Blood/Gore: A man is hit in the head with a wooden ski and we see a little blood on their forehead; We see blood on a murder victim’s head and coming from his mouth and all over his shirt. His eyes are left wide open. We hear that his tongue was apparently ripped out and we briefly kind of see it when the inspector uses a pen to open his mouth a little; A person is shot twice with some blood on their clothed abdomen, a little blood splatter as they are hit in the leg; We see blood on a person’s hand and blood on another person’s shirt.
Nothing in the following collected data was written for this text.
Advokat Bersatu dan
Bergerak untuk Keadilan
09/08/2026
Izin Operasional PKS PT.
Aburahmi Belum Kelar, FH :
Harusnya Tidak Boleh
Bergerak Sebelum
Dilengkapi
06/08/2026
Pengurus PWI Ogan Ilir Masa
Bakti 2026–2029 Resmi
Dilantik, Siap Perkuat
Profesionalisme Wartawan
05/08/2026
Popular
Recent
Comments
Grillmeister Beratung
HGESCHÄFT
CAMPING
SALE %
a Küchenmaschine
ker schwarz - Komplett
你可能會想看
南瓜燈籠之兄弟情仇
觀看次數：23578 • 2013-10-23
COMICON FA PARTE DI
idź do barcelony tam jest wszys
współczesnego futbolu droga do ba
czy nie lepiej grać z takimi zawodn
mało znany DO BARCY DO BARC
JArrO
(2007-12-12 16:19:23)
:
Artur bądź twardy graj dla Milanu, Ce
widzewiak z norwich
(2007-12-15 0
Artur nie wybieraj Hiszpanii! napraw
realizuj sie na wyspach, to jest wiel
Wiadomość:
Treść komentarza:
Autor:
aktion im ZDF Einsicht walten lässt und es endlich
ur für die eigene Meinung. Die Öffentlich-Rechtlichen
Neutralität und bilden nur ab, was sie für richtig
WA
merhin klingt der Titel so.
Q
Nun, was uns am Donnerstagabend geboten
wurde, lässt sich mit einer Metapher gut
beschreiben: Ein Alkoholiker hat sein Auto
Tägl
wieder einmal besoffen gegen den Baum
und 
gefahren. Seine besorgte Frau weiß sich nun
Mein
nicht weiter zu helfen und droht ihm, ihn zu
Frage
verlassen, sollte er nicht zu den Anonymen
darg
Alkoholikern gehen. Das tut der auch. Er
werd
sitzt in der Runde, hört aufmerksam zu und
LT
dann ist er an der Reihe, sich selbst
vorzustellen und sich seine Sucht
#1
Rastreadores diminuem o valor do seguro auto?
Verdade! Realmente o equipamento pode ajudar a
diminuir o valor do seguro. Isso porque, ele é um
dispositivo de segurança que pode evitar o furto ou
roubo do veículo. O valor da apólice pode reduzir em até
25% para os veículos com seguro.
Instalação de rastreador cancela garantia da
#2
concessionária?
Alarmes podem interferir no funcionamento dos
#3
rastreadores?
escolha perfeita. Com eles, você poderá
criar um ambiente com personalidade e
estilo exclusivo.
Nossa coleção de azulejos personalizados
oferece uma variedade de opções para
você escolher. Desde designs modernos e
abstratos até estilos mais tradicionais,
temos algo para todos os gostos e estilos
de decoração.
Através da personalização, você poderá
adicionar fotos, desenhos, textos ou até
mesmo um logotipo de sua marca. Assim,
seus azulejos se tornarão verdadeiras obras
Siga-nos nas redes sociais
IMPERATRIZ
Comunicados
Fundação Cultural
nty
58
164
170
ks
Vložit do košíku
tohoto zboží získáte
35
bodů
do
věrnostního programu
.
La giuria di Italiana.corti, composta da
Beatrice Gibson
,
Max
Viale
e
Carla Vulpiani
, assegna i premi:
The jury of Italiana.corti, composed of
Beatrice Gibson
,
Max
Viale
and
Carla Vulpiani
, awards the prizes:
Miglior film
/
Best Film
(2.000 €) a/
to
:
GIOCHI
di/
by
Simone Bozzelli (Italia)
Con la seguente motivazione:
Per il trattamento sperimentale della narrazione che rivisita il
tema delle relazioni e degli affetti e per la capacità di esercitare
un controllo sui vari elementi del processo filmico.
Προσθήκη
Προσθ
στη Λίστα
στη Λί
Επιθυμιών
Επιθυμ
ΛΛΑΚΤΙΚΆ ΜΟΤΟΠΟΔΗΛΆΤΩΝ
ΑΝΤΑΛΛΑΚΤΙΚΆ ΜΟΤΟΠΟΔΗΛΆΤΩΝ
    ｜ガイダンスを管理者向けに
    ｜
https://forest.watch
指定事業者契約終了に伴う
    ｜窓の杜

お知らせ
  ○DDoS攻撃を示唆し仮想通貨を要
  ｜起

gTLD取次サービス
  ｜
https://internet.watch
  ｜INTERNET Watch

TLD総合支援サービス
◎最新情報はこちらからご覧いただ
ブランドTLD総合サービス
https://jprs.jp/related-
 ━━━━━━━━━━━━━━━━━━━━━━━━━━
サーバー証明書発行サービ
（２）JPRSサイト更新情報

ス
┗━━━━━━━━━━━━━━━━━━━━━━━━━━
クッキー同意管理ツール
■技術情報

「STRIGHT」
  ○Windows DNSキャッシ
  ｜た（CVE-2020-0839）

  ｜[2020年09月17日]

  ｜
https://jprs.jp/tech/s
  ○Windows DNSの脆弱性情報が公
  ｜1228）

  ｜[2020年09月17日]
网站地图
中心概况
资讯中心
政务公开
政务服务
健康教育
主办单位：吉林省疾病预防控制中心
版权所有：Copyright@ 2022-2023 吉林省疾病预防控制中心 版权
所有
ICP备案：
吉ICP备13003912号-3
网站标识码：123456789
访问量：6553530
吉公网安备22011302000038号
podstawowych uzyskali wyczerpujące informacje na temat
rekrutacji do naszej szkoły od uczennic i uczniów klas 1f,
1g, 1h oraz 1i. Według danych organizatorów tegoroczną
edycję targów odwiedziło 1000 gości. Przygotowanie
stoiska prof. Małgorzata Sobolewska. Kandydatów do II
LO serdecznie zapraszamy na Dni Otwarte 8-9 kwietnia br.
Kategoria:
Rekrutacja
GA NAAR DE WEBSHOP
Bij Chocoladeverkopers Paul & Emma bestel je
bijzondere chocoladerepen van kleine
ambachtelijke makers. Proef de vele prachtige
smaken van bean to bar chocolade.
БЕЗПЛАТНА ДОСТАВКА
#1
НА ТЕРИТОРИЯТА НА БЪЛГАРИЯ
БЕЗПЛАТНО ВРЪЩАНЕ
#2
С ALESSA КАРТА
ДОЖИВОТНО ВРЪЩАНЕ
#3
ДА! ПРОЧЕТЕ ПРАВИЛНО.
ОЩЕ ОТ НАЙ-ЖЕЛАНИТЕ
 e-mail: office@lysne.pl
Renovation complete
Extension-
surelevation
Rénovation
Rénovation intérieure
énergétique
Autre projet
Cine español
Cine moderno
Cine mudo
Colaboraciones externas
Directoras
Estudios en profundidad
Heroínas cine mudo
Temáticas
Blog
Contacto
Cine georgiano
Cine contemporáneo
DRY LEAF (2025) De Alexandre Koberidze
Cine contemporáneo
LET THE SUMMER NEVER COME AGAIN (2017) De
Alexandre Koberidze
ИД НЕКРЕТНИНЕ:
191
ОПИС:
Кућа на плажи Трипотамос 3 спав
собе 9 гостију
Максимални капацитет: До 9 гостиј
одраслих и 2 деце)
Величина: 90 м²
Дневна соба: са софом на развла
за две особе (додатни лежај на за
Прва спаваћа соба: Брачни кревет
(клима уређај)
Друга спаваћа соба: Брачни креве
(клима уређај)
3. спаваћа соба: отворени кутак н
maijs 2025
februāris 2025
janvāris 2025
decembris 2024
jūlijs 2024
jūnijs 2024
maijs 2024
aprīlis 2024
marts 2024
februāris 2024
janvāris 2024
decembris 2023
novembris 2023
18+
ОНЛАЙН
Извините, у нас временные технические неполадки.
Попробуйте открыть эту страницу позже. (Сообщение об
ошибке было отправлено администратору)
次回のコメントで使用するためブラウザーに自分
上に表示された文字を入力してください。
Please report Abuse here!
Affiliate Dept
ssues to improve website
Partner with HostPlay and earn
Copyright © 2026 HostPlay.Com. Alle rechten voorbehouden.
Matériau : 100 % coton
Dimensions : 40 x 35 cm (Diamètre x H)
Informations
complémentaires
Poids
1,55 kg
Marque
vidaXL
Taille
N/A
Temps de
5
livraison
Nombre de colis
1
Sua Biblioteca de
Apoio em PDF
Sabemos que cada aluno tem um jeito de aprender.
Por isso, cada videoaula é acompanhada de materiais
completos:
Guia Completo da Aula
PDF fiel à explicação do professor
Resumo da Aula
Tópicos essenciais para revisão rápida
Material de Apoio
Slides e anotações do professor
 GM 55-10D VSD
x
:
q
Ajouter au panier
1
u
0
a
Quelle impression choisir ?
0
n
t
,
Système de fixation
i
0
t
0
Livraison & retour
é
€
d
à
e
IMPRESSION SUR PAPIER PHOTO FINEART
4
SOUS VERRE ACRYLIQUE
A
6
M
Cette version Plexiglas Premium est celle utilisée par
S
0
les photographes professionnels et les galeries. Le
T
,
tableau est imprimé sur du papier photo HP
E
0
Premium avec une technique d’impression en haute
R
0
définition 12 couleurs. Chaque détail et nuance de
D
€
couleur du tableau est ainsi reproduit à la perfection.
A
Violence: A man is startled by a mouse and stumbles into someone who steps under a sandbag backstage in a theater, which falls and presumably hits him in the head when the screen goes black (we later see them with a small bandaid on their head); A man tackles another man into a large cake (which we see in flashback a couple more times later); A dark figure hits a man in the head with a wooden ski then throws him over a table. The victim throws found objects on the floor at the attacker (like a vase) and then the attacker tries to strangle him with a wire. The victim grabs a pair of pliers off the floor and cuts the wire around his throat, getting free. He’s then backed into a corner and hit over the head and killed with a sewing machine (the screen goes black as it moves toward his face); We see blood on a murder victim’s head and coming from his mouth and all over his shirt. His eyes are left wide open. We hear that his tongue was apparently ripped out and we briefly kind of see it when the inspector uses a pen to open his mouth a little; Two men struggle over a packet of papers and it rips sending one backwards into a lamp; We see hand-drawn storyboards of a person being shot, a hostage taken and a person getting shot and dying; A man kisses his mistress sitting on his lap. His wife walks in and he drops his mistress to the floor; A very drunk inspector Stoppard stumbles into the street and then slides down a wall; A man strangles another man in real life while a woman is simultaneously pretending to get strangled in a play. We see the dead victim with his eyes wide open; The constable tackles a man and then hits him in the head with a shovel; In a nightmare, we see a dead man lying on a table dead with straw in his back being picked out by a dark figure; A group of people are held at gunpoint; We see flashbacks to several instances of the previous acts of violence; A poisoned man falls over; A man is hit in the face with a butt of a rifle; A woman is held hostage at gunpoint; A bottle of alcohol with a lit rag is thrown causing a fire in the room; A person is shot twice with some blood on their clothed abdomen, a little blood splatter as they are hit in the leg; A woman tackles a man as a gun goes off; A woman hits a man with a shovel and almost stabs him with it before she is stopped; We see a dead man sitting on a sofa with his eyes open.